*ABOUT THIS EXERCISE*
Keep only the lines of the listing that include the word "notepad", and copy them.

*RECORDS SUPPLIED*
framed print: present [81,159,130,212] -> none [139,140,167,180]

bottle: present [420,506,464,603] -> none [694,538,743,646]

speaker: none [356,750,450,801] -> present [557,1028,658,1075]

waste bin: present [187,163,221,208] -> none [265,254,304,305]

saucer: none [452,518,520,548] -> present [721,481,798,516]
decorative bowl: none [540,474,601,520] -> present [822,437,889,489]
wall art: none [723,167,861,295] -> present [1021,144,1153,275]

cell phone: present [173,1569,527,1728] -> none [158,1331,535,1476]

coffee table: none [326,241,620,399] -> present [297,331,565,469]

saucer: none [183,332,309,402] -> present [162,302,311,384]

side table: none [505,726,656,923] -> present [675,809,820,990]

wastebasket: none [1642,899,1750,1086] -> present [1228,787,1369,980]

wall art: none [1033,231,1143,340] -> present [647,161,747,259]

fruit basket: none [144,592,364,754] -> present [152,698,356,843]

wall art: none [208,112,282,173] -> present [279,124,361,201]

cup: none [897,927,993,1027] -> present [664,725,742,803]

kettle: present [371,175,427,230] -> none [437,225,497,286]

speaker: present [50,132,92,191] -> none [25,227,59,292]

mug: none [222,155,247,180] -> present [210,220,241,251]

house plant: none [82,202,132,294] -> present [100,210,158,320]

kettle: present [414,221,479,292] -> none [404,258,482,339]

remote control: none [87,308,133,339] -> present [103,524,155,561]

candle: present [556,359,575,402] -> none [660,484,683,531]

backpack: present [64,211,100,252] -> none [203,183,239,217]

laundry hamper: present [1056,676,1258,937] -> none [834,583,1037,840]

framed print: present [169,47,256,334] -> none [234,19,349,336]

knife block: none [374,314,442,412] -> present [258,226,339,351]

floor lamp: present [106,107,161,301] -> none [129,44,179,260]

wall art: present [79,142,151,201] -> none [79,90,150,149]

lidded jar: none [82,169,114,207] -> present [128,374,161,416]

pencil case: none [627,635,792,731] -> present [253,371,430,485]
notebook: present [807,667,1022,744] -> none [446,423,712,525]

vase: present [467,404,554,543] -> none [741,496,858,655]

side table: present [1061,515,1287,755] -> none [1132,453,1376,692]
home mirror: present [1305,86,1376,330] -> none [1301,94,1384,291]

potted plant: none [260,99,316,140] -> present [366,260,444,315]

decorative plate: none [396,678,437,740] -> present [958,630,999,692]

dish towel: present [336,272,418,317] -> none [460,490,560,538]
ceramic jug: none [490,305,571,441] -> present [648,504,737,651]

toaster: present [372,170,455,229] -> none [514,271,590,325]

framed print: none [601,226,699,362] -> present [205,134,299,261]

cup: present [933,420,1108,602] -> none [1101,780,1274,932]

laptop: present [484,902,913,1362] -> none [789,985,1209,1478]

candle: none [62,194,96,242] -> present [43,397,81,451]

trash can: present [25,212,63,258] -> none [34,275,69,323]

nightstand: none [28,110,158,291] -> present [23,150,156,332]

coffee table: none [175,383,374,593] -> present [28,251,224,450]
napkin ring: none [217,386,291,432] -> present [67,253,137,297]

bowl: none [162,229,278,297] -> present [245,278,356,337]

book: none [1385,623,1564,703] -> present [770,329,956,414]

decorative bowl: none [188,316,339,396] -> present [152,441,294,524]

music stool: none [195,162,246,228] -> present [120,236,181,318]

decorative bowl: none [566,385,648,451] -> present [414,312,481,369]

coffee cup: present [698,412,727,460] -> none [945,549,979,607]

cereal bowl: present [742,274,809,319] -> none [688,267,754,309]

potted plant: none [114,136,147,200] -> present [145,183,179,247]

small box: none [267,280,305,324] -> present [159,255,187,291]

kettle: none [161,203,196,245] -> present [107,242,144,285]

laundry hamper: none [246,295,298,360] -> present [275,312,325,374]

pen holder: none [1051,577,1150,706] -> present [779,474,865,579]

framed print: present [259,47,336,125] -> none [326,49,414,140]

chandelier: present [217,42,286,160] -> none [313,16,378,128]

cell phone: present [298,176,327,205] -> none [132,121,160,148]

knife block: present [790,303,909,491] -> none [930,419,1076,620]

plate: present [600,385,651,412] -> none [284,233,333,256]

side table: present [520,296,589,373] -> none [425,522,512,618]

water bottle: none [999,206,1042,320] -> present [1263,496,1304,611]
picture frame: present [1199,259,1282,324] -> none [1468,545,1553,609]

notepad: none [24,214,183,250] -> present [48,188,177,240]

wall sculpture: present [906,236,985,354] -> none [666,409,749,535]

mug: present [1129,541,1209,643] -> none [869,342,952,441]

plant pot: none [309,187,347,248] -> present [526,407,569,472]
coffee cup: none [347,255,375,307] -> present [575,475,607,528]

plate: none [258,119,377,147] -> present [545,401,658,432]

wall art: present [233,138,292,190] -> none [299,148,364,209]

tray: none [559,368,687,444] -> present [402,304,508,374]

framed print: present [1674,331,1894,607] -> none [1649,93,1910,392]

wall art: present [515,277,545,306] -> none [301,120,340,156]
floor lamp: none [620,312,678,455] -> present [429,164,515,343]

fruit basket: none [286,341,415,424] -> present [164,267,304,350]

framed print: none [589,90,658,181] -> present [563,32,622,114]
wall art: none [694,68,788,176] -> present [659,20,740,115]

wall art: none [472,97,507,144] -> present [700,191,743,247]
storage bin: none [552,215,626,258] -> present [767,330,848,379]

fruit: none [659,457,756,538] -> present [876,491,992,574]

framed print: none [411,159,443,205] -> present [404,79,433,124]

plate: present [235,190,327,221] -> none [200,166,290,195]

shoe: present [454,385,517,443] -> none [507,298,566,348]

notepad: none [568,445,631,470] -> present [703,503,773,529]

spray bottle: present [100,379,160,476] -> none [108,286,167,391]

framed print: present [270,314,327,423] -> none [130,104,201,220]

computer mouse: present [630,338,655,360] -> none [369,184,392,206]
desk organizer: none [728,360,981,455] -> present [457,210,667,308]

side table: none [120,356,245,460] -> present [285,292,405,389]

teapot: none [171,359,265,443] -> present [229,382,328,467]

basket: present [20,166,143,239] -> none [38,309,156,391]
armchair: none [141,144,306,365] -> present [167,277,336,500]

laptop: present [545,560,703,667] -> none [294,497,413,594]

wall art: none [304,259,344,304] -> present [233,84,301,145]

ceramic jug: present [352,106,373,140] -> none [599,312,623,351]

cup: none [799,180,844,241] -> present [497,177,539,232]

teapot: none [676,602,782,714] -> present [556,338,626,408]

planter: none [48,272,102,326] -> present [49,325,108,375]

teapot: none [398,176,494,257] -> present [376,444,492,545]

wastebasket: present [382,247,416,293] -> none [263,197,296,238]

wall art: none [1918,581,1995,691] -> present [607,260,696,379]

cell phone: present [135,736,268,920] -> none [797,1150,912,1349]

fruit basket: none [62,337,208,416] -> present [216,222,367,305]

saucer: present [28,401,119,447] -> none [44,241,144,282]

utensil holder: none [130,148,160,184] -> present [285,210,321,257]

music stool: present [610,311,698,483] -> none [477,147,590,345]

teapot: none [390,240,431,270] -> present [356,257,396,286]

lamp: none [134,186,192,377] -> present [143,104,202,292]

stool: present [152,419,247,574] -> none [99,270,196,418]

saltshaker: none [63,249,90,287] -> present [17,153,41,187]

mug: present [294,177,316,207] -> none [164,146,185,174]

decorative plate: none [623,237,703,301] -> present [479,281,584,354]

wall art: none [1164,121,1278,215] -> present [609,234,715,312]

*RESPONSE TO THIS TASK*
notepad: none [24,214,183,250] -> present [48,188,177,240]
notepad: none [568,445,631,470] -> present [703,503,773,529]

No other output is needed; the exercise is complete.